Material and methods: We report a series of 26 patients who underwent surgery between 1994 and 2002 for trapezium resection associated with intercarpal ligamentoplasty and «anchovy» interposition using a flexor carpi radialis hemi-tendon. The series involved 21 patients, 16 women and 5 men, with invalidating basal joint osteoarthritis unresponsive to medical treatment. The Dell classification was stage II and III. Mean age was 58.6 years. Five patients underwent surgery on both wrists. One patient had had a prior operation on one side and a Swanson implant on the other. The mean follow-up was 66.1 months (range 25–131 months).

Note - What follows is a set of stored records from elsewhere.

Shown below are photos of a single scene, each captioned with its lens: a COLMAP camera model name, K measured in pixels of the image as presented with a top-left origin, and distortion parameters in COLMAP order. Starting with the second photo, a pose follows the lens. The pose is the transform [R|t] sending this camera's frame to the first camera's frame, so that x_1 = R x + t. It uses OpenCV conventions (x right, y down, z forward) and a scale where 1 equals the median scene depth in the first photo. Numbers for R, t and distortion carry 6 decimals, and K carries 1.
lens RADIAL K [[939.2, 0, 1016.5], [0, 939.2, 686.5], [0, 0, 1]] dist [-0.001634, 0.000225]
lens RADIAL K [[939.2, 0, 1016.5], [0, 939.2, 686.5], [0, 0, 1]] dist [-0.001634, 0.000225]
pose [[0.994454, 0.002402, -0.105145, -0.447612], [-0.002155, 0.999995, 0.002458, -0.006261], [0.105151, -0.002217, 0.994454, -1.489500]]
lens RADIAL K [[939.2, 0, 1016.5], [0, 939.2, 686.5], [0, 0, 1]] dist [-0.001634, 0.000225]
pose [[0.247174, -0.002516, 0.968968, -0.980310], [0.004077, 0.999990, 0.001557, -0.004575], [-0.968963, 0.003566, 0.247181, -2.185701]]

Results: For these 22 cases, outcome at last follow-up was satisfactory with complete resolution of pain, excellent joint mobility with a mean Kapandji score of 9.5/10 (range 8–10). Half of the wrists exhibited deficient pinch and grasp force. Mean postoperative force was 20 kg (range 8–28 kg). Radiographically, scaphometacarpal collapse was nearly complete in all cases. For four cases, outcome was considered poor because of nearly constant pain with reduced mobility and a mean Kapandji score of 5/10. Three patients developed a reflux dystrophy: one of these patients achieved a final satisfactory result. There had been no revisions at last follow-up.

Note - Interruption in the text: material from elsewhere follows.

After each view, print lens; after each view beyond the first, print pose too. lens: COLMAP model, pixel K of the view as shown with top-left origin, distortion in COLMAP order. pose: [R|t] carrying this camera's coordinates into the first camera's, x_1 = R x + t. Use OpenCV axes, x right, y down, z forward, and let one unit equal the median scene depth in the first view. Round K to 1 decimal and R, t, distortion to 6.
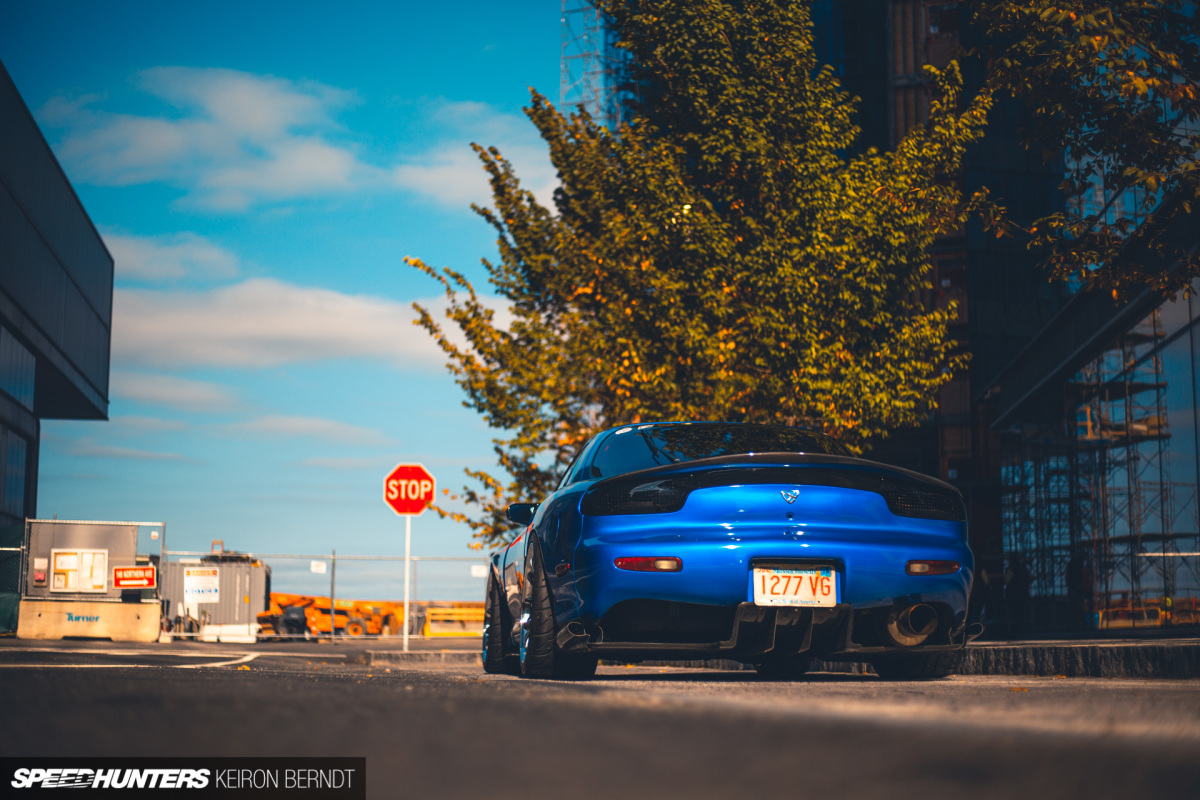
lens RADIAL K [[1757.0, 0, 600.0], [0, 1757.0, 400.0], [0, 0, 1]] dist [-0.078299, -0.029367]
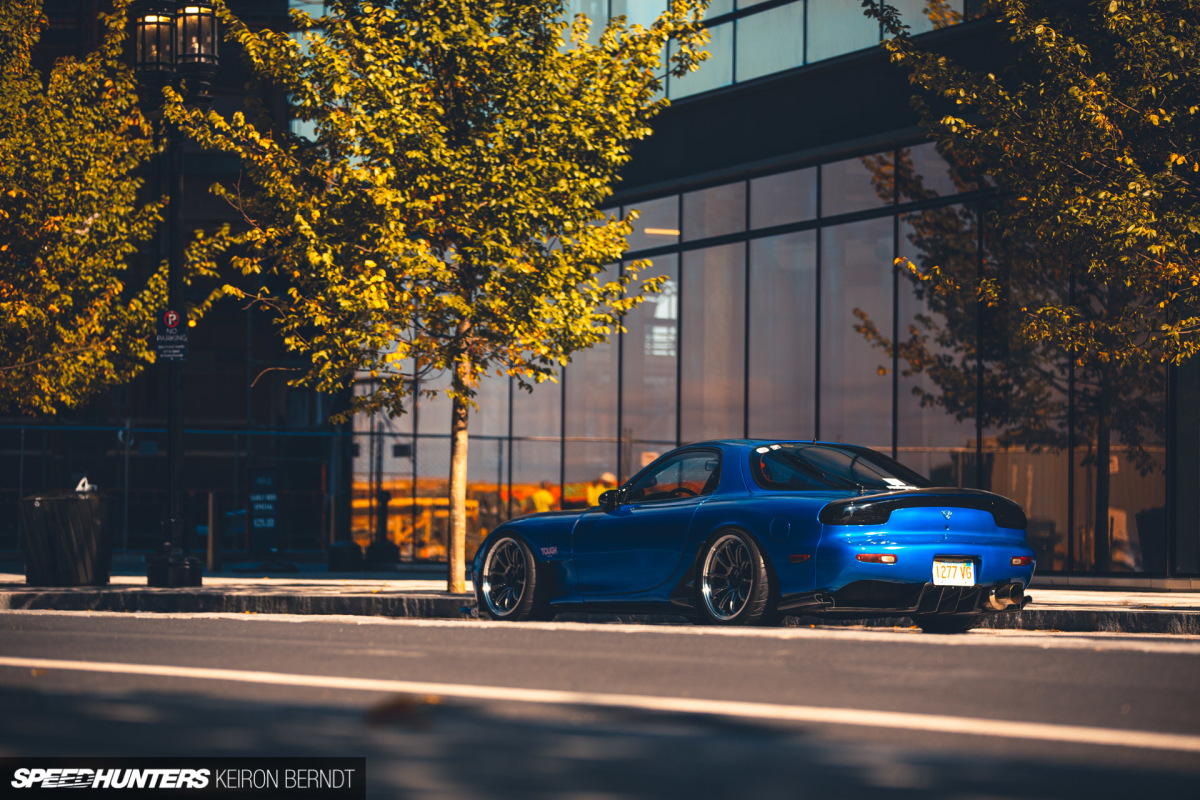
lens RADIAL K [[4102.8, 0, 600.0], [0, 4102.8, 400.0], [0, 0, 1]] dist [0.046057, 0.518628]
pose [[0.900849, 0.023412, 0.433502, -1.777581], [-0.067168, 0.994037, 0.085895, -0.344254], [-0.428906, -0.106496, 0.897050, -2.163907]]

Discussion: All the proposed techniques appear to give good results in terms of pain relief. Trapiezectomy with ligamentoplasty appears to provide good results at mean six months follow-up, results which are reliable and sustained over time. Trapezio-metacarpal prostheses give good immediate results in selected patients but the rate of failure at mid-term remains high, mainly due to loosening. Second generation cemented prostheses are promising. Trapezial implants have specific complications. Trapeiometacarpal arthrodesis gives good stability of the thumb column and is particularly indicated for young active patients with less consideration on the esthetic aspect of their hand, keeping in mind the significant rate of nonunions.
Conclusion: Despite the significant progress achieved with trapeziometacarpal prosthetic arthroplaasty, we still believe that complete resection of the trapezium with ligament reconstruction associated with tendon interposition remains the gold standard in terms of patient satisfaction and reliable results for the surgical treatment of basal joint osteoarthritis.